I was looking for the Orthodox Catechism by Hercules Collins and found the following in a short review of Renihan's book.



> Did you know that some of the most significant differences between the 1689 Confession and the Westminster Confession occur with reference to the doctrine of God, revelation and the incarnation?
> 
> Did you know that the 1689 Confession does not teach that divine truth can be found in the “good and necessary consequence” of Scripture, as the Westminster Confession had put it?
> 
> ...



Anyone own this title?


----------



## NaphtaliPress (Aug 4, 2008)

JM said:


> Did you know that the 1689 Confession includes the imputation of Christ’s active and passive righteousness as an element of justification, but that the Westminster Confession does not?
> Anyone own this title?


No, but the above is a bit off. See the following in the forthcoming issue 4 of _The Confessional Presbyterian_ journal. I should be making notice of the full contents soon. Despite my fears, it will top last year's fat issue (which is a different problem.
Alan Strange, "The Affirmation of the Imputation of the Active Obedience of Christ at the Westminster Assembly of Divines," _The Confessional Presbyterian_ 4 (2008) 194-209.


----------



## JM (Aug 4, 2008)

NaphtaliPress said:


> JM said:
> 
> 
> > Did you know that the 1689 Confession includes the imputation of Christ’s active and passive righteousness as an element of justification, but that the Westminster Confession does not?
> ...



I thought that sounded a little strange. It was the reviewers comments.


----------



## py3ak (Aug 4, 2008)

The 1689 still assumes the covenant of works as well. See Waldron's exposition.


----------



## JM (Aug 4, 2008)

Ruben, do you have True Confessions ?


----------



## Rich Barcellos (Aug 15, 2008)

I have True Confessions!


----------



## Christusregnat (Aug 15, 2008)

JM said:


> I was looking for the Orthodox Catechism by Hercules Collins and found the following in a short review of Renihan's book.
> 
> 
> 
> ...



Some of these differences are not accurate, but may serve Renihan's interest as a so-called Sovereign Grace Baptist.

The differences that are accurate are standard covenantal vs. dispensational (Reformed vs. Anabaptist) differences. Such as the civil teaching of Scripture, and the legitimacy of theology (good and necessary consequences).

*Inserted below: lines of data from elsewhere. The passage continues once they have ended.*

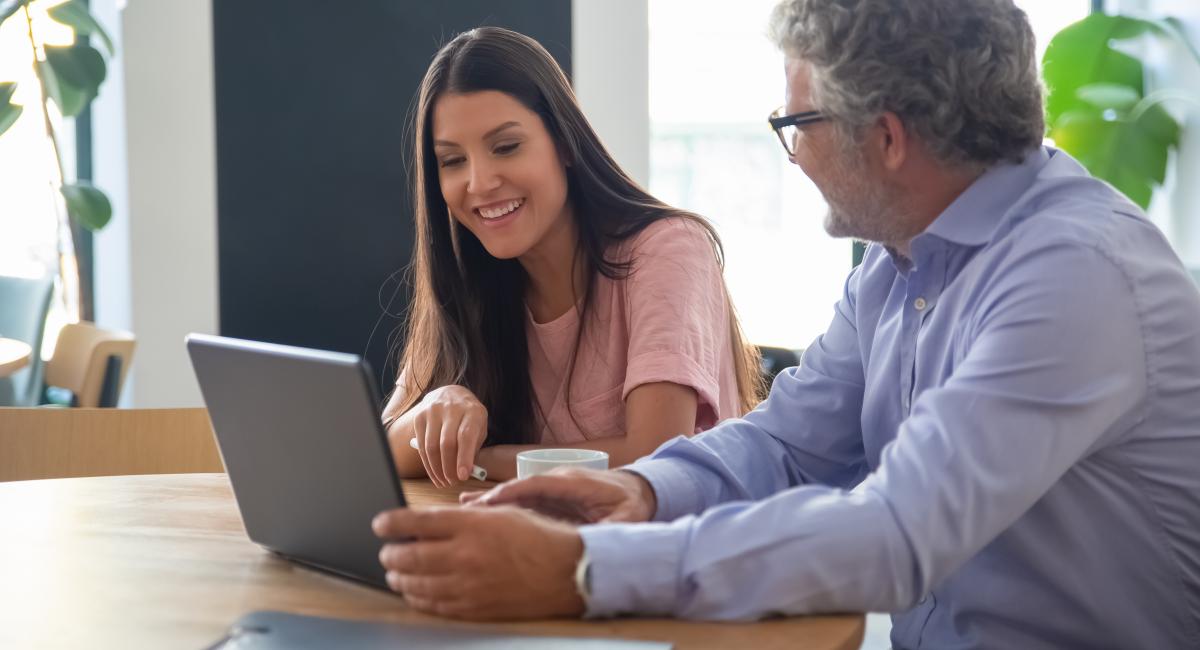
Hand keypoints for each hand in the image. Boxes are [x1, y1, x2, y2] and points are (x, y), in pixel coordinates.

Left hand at [373, 506, 584, 619]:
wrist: (566, 572)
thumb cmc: (537, 537)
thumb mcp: (501, 512)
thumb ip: (463, 517)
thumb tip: (428, 523)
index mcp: (472, 525)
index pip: (418, 522)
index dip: (391, 523)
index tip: (380, 524)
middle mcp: (466, 555)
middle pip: (409, 555)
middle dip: (390, 553)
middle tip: (386, 550)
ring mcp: (468, 585)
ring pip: (416, 584)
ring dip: (399, 577)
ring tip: (395, 572)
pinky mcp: (473, 608)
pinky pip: (433, 605)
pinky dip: (418, 598)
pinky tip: (415, 592)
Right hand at [400, 385, 487, 486]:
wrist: (450, 395)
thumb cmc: (468, 418)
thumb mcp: (479, 428)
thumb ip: (473, 448)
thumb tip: (464, 473)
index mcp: (472, 411)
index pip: (466, 436)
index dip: (464, 458)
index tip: (463, 476)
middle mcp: (452, 408)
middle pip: (447, 443)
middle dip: (449, 468)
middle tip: (452, 482)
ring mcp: (433, 411)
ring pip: (431, 446)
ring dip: (437, 469)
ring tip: (443, 481)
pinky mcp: (419, 417)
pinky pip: (421, 445)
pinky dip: (427, 463)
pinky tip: (434, 473)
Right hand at [460, 468, 656, 523]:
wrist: (639, 489)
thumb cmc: (632, 503)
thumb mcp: (628, 517)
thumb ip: (611, 529)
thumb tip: (593, 545)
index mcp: (574, 483)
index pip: (537, 486)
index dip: (512, 494)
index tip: (489, 504)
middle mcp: (558, 480)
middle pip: (520, 488)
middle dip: (492, 499)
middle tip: (462, 509)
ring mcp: (552, 487)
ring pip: (516, 494)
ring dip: (490, 502)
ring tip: (460, 508)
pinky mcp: (550, 497)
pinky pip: (522, 501)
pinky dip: (500, 506)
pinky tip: (478, 512)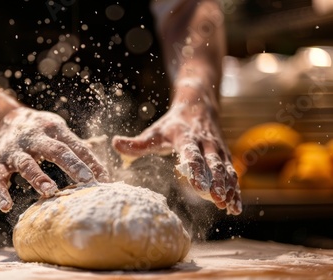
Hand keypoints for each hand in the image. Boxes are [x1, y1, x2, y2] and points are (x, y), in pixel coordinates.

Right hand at [0, 107, 109, 211]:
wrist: (3, 118)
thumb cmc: (40, 129)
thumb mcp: (58, 129)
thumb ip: (78, 145)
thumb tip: (104, 162)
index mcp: (54, 129)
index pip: (76, 145)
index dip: (90, 161)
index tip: (104, 178)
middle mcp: (35, 137)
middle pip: (55, 150)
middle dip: (72, 165)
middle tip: (87, 181)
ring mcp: (16, 150)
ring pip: (26, 164)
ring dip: (38, 177)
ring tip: (50, 192)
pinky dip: (1, 192)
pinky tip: (6, 206)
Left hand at [112, 100, 241, 214]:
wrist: (199, 107)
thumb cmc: (172, 124)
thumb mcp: (155, 131)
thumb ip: (137, 142)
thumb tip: (116, 144)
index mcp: (186, 136)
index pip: (191, 153)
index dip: (195, 169)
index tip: (198, 186)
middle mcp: (206, 142)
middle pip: (213, 163)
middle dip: (216, 182)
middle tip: (217, 199)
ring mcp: (218, 149)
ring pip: (226, 169)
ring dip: (229, 188)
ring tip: (228, 207)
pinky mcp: (225, 156)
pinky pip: (232, 173)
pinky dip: (235, 189)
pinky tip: (234, 207)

I don't own this title, but I think it would be worth getting ahold of, and perusing; I could put it next to my Leonard Veduin Pluralism book.

Cheers,

Adam


----------



## Reformed Baptist (Aug 16, 2008)

Im presently taking Waldron's class on the 1689. Just started, but it is interesting that the 1689 is based more on the Savoy than the Westminster. May explain why some see more differences in it.


----------



## Reformed Baptist (Aug 20, 2008)

> Did you know that the 1689 Confession does not teach that divine truth can be found in the “good and necessary consequence” of Scripture, as the Westminster Confession had put it?



This is actually not true. The 1689 words it differently but the meaning is the same. 



> The whole counsel of God concerning all things necessary for his own glory, man's salvation, faith and life, is either expressly set down or necessarily contained in the Holy Scripture: LBCF, Chapter 1, Article 6



In my course taught by Sam Waldon on the 1689 this was paralleled with the WCF concerning good and necessary consequence.


----------